**What is required**
From the data that follows, copy every line holding the string "SprykerShop".

Dataset items:
════════════════
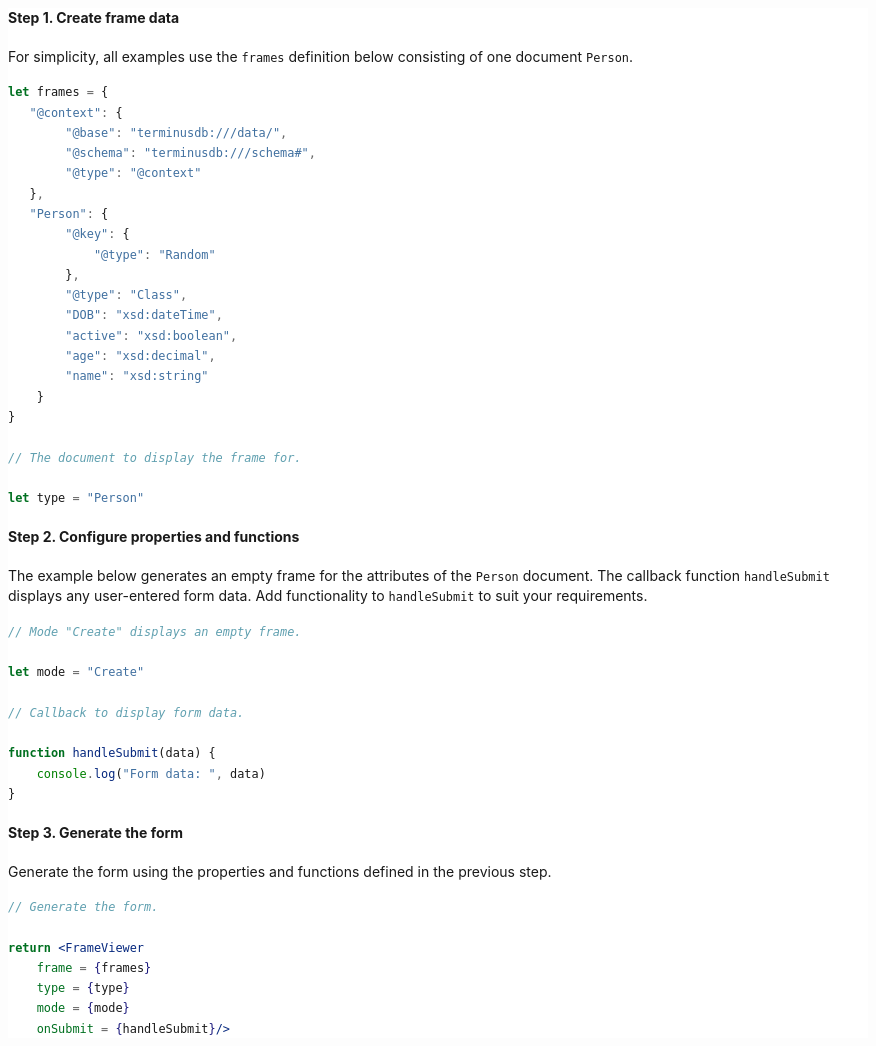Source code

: #### Step 1. Create frame data

For simplicity, all examples use the `frames` definition below consisting of one document `Person`.

```javascript
let frames = {
   "@context": {
        "@base": "terminusdb:///data/",
        "@schema": "terminusdb:///schema#",
        "@type": "@context"
   },
   "Person": {
        "@key": {
            "@type": "Random"
        },
        "@type": "Class",
        "DOB": "xsd:dateTime",
        "active": "xsd:boolean",
        "age": "xsd:decimal",
        "name": "xsd:string"
    }
}

// The document to display the frame for. 

let type = "Person"
```

#### Step 2. Configure properties and functions

The example below generates an empty frame for the attributes of the `Person` document. The callback function `handleSubmit` displays any user-entered form data. Add functionality to `handleSubmit` to suit your requirements.

```javascript
// Mode "Create" displays an empty frame.

let mode = "Create"

// Callback to display form data.

function handleSubmit(data) {
    console.log("Form data: ", data)
}
```

#### Step 3. Generate the form

Generate the form using the properties and functions defined in the previous step.

```jsx
// Generate the form.

return <FrameViewer
    frame = {frames}
    type = {type}
    mode = {mode}
    onSubmit = {handleSubmit}/>
```
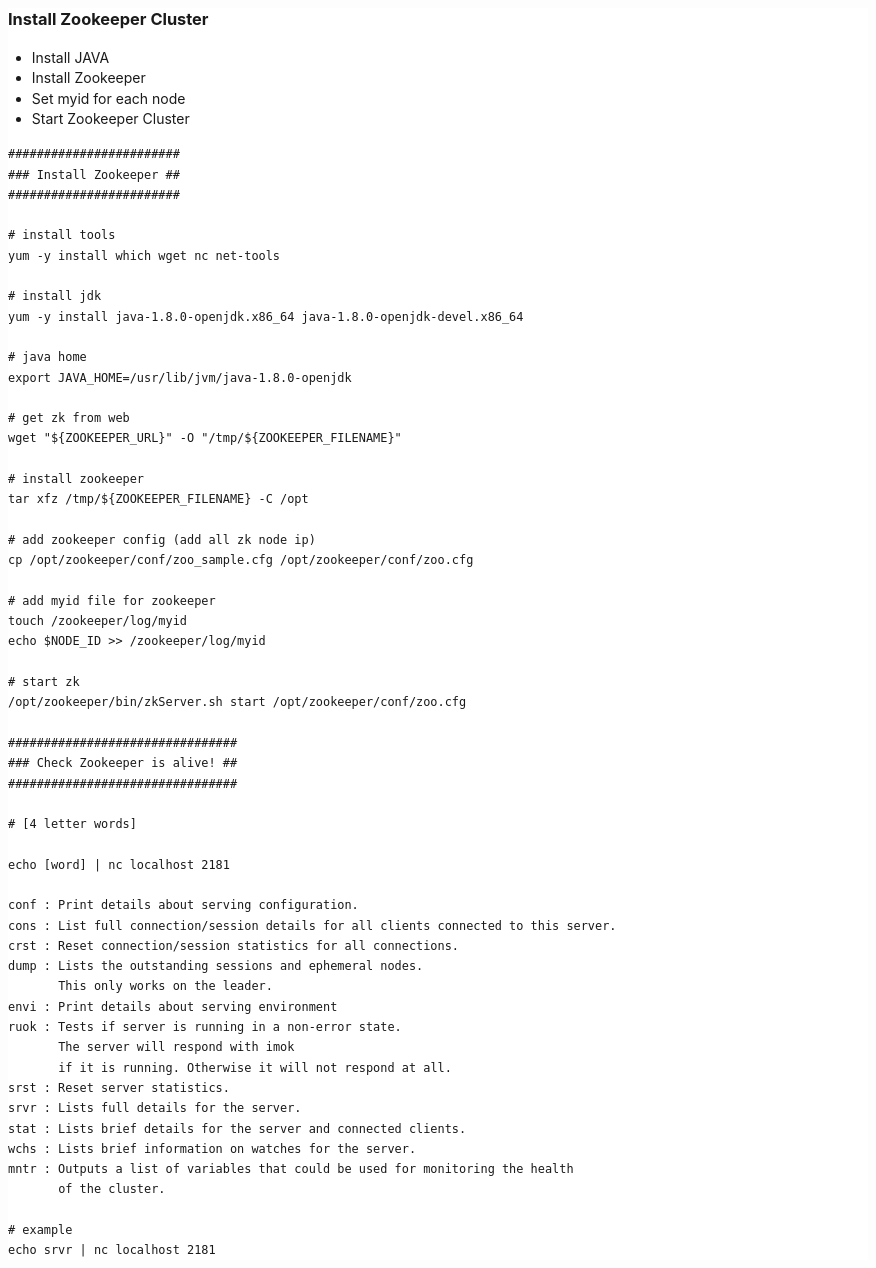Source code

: ### Install Zookeeper Cluster

- Install JAVA
- Install Zookeeper
- Set myid for each node
- Start Zookeeper Cluster

```
########################
### Install Zookeeper ##
########################

# install tools
yum -y install which wget nc net-tools

# install jdk
yum -y install java-1.8.0-openjdk.x86_64 java-1.8.0-openjdk-devel.x86_64

# java home
export JAVA_HOME=/usr/lib/jvm/java-1.8.0-openjdk

# get zk from web
wget "${ZOOKEEPER_URL}" -O "/tmp/${ZOOKEEPER_FILENAME}"

# install zookeeper
tar xfz /tmp/${ZOOKEEPER_FILENAME} -C /opt

# add zookeeper config (add all zk node ip)
cp /opt/zookeeper/conf/zoo_sample.cfg /opt/zookeeper/conf/zoo.cfg

# add myid file for zookeeper
touch /zookeeper/log/myid
echo $NODE_ID >> /zookeeper/log/myid

# start zk
/opt/zookeeper/bin/zkServer.sh start /opt/zookeeper/conf/zoo.cfg

################################
### Check Zookeeper is alive! ##
################################

# [4 letter words]

echo [word] | nc localhost 2181

conf : Print details about serving configuration.
cons : List full connection/session details for all clients connected to this server.
crst : Reset connection/session statistics for all connections.
dump : Lists the outstanding sessions and ephemeral nodes. 
       This only works on the leader.
envi : Print details about serving environment
ruok : Tests if server is running in a non-error state. 
       The server will respond with imok 
       if it is running. Otherwise it will not respond at all.
srst : Reset server statistics.
srvr : Lists full details for the server.
stat : Lists brief details for the server and connected clients.
wchs : Lists brief information on watches for the server.
mntr : Outputs a list of variables that could be used for monitoring the health 
       of the cluster.

# example
echo srvr | nc localhost 2181
```
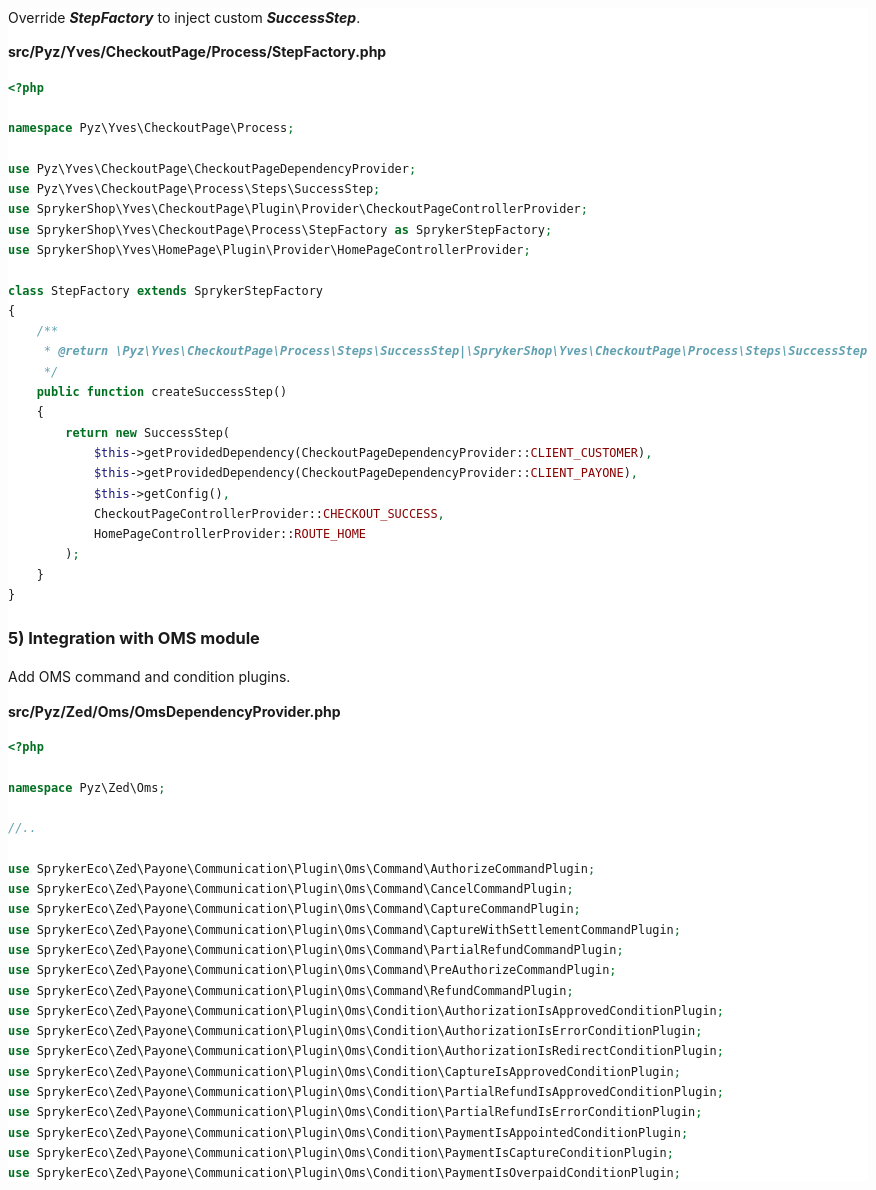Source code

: Override ***StepFactory*** to inject custom ***SuccessStep***.

**src/Pyz/Yves/CheckoutPage/Process/StepFactory.php**

```php
<?php

namespace Pyz\Yves\CheckoutPage\Process;

use Pyz\Yves\CheckoutPage\CheckoutPageDependencyProvider;
use Pyz\Yves\CheckoutPage\Process\Steps\SuccessStep;
use SprykerShop\Yves\CheckoutPage\Plugin\Provider\CheckoutPageControllerProvider;
use SprykerShop\Yves\CheckoutPage\Process\StepFactory as SprykerStepFactory;
use SprykerShop\Yves\HomePage\Plugin\Provider\HomePageControllerProvider;

class StepFactory extends SprykerStepFactory
{
    /**
     * @return \Pyz\Yves\CheckoutPage\Process\Steps\SuccessStep|\SprykerShop\Yves\CheckoutPage\Process\Steps\SuccessStep
     */
    public function createSuccessStep()
    {
        return new SuccessStep(
            $this->getProvidedDependency(CheckoutPageDependencyProvider::CLIENT_CUSTOMER),
            $this->getProvidedDependency(CheckoutPageDependencyProvider::CLIENT_PAYONE),
            $this->getConfig(),
            CheckoutPageControllerProvider::CHECKOUT_SUCCESS,
            HomePageControllerProvider::ROUTE_HOME
        );
    }
}
```

### 5) Integration with OMS module

Add OMS command and condition plugins.

**src/Pyz/Zed/Oms/OmsDependencyProvider.php**

```php
<?php

namespace Pyz\Zed\Oms;

//..

use SprykerEco\Zed\Payone\Communication\Plugin\Oms\Command\AuthorizeCommandPlugin;
use SprykerEco\Zed\Payone\Communication\Plugin\Oms\Command\CancelCommandPlugin;
use SprykerEco\Zed\Payone\Communication\Plugin\Oms\Command\CaptureCommandPlugin;
use SprykerEco\Zed\Payone\Communication\Plugin\Oms\Command\CaptureWithSettlementCommandPlugin;
use SprykerEco\Zed\Payone\Communication\Plugin\Oms\Command\PartialRefundCommandPlugin;
use SprykerEco\Zed\Payone\Communication\Plugin\Oms\Command\PreAuthorizeCommandPlugin;
use SprykerEco\Zed\Payone\Communication\Plugin\Oms\Command\RefundCommandPlugin;
use SprykerEco\Zed\Payone\Communication\Plugin\Oms\Condition\AuthorizationIsApprovedConditionPlugin;
use SprykerEco\Zed\Payone\Communication\Plugin\Oms\Condition\AuthorizationIsErrorConditionPlugin;
use SprykerEco\Zed\Payone\Communication\Plugin\Oms\Condition\AuthorizationIsRedirectConditionPlugin;
use SprykerEco\Zed\Payone\Communication\Plugin\Oms\Condition\CaptureIsApprovedConditionPlugin;
use SprykerEco\Zed\Payone\Communication\Plugin\Oms\Condition\PartialRefundIsApprovedConditionPlugin;
use SprykerEco\Zed\Payone\Communication\Plugin\Oms\Condition\PartialRefundIsErrorConditionPlugin;
use SprykerEco\Zed\Payone\Communication\Plugin\Oms\Condition\PaymentIsAppointedConditionPlugin;
use SprykerEco\Zed\Payone\Communication\Plugin\Oms\Condition\PaymentIsCaptureConditionPlugin;
use SprykerEco\Zed\Payone\Communication\Plugin\Oms\Condition\PaymentIsOverpaidConditionPlugin;
```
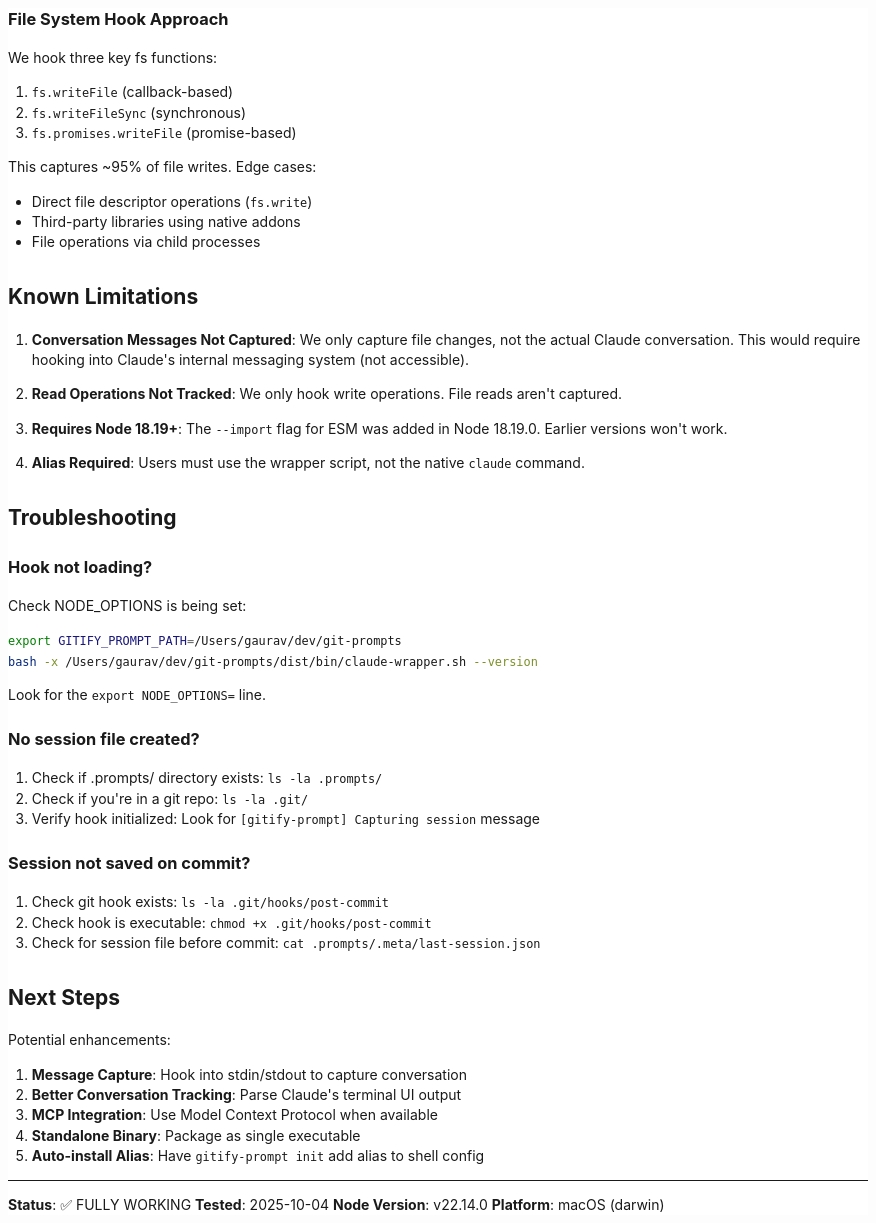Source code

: ### File System Hook Approach

We hook three key fs functions:
1. `fs.writeFile` (callback-based)
2. `fs.writeFileSync` (synchronous)
3. `fs.promises.writeFile` (promise-based)

This captures ~95% of file writes. Edge cases:
- Direct file descriptor operations (`fs.write`)
- Third-party libraries using native addons
- File operations via child processes

## Known Limitations

1. **Conversation Messages Not Captured**: We only capture file changes, not the actual Claude conversation. This would require hooking into Claude's internal messaging system (not accessible).

2. **Read Operations Not Tracked**: We only hook write operations. File reads aren't captured.

3. **Requires Node 18.19+**: The `--import` flag for ESM was added in Node 18.19.0. Earlier versions won't work.

4. **Alias Required**: Users must use the wrapper script, not the native `claude` command.

## Troubleshooting

### Hook not loading?

Check NODE_OPTIONS is being set:
```bash
export GITIFY_PROMPT_PATH=/Users/gaurav/dev/git-prompts
bash -x /Users/gaurav/dev/git-prompts/dist/bin/claude-wrapper.sh --version
```

Look for the `export NODE_OPTIONS=` line.

### No session file created?

1. Check if .prompts/ directory exists: `ls -la .prompts/`
2. Check if you're in a git repo: `ls -la .git/`
3. Verify hook initialized: Look for `[gitify-prompt] Capturing session` message

### Session not saved on commit?

1. Check git hook exists: `ls -la .git/hooks/post-commit`
2. Check hook is executable: `chmod +x .git/hooks/post-commit`
3. Check for session file before commit: `cat .prompts/.meta/last-session.json`

## Next Steps

Potential enhancements:

1. **Message Capture**: Hook into stdin/stdout to capture conversation
2. **Better Conversation Tracking**: Parse Claude's terminal UI output
3. **MCP Integration**: Use Model Context Protocol when available
4. **Standalone Binary**: Package as single executable
5. **Auto-install Alias**: Have `gitify-prompt init` add alias to shell config

---

**Status**: ✅ FULLY WORKING
**Tested**: 2025-10-04
**Node Version**: v22.14.0
**Platform**: macOS (darwin)
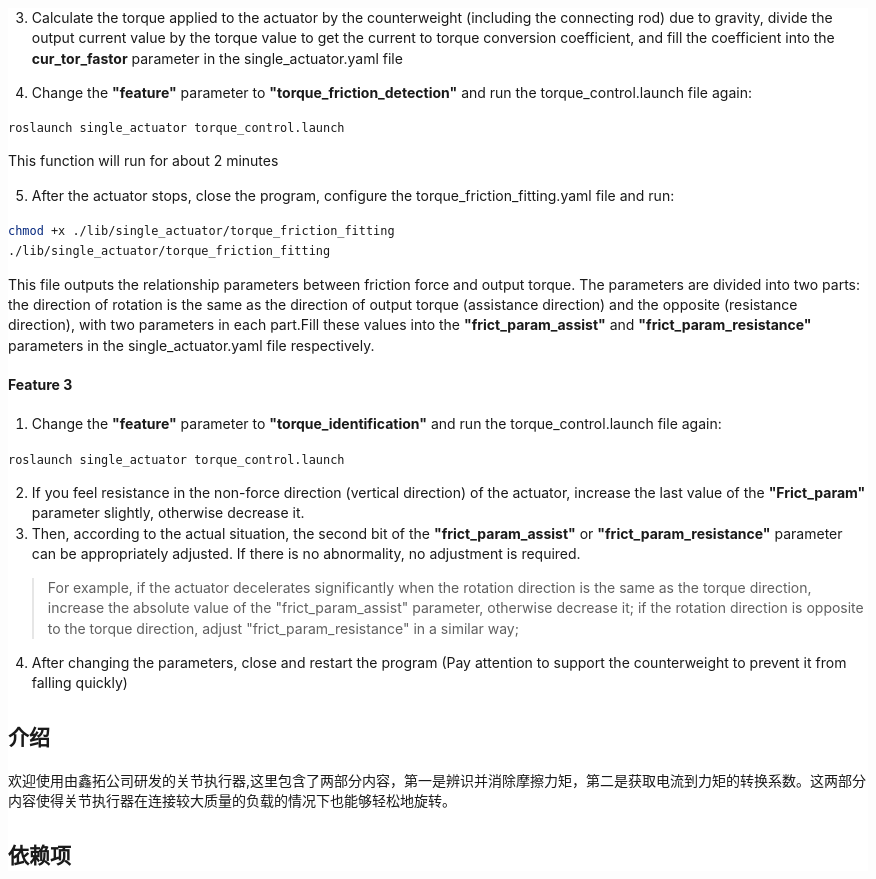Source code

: 3. Calculate the torque applied to the actuator by the counterweight (including the connecting rod) due to gravity, divide the output current value by the torque value to get the current to torque conversion coefficient, and fill the coefficient into the **cur_tor_fastor** parameter in the single_actuator.yaml file

4. Change the **"feature"** parameter to **"torque_friction_detection"** and run the torque_control.launch file again:  

```bash
roslaunch single_actuator torque_control.launch
```
This function will run for about 2 minutes

5. After the actuator stops, close the program, configure the torque_friction_fitting.yaml file and run:
```bash
chmod +x ./lib/single_actuator/torque_friction_fitting
./lib/single_actuator/torque_friction_fitting
```

This file outputs the relationship parameters between friction force and output torque. The parameters are divided into two parts: the direction of rotation is the same as the direction of output torque (assistance direction) and the opposite (resistance direction), with two parameters in each part.Fill these values ​​into the **"frict_param_assist"** and **"frict_param_resistance"** parameters in the single_actuator.yaml file respectively.

#### Feature 3

1. Change the **"feature"** parameter to **"torque_identification"** and run the torque_control.launch file again:  

```bash
roslaunch single_actuator torque_control.launch
```

2. If you feel resistance in the non-force direction (vertical direction) of the actuator, increase the last value of the **"Frict_param"** parameter slightly, otherwise decrease it.
3. Then, according to the actual situation, the second bit of the **"frict_param_assist"** or **"frict_param_resistance"** parameter can be appropriately adjusted. If there is no abnormality, no adjustment is required.  

> For example, if the actuator decelerates significantly when the rotation direction is the same as the torque direction, increase the absolute value of the "frict_param_assist" parameter, otherwise decrease it; if the rotation direction is opposite to the torque direction, adjust "frict_param_resistance" in a similar way;

4. After changing the parameters, close and restart the program (Pay attention to support the counterweight to prevent it from falling quickly)



## 介绍

欢迎使用由鑫拓公司研发的关节执行器,这里包含了两部分内容，第一是辨识并消除摩擦力矩，第二是获取电流到力矩的转换系数。这两部分内容使得关节执行器在连接较大质量的负载的情况下也能够轻松地旋转。

## 依赖项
════════════════
**Exercise result**
use SprykerShop\Yves\CheckoutPage\Plugin\Provider\CheckoutPageControllerProvider;
use SprykerShop\Yves\CheckoutPage\Process\StepFactory as SprykerStepFactory;
use SprykerShop\Yves\HomePage\Plugin\Provider\HomePageControllerProvider;
     * @return \Pyz\Yves\CheckoutPage\Process\Steps\SuccessStep|\SprykerShop\Yves\CheckoutPage\Process\Steps\SuccessStep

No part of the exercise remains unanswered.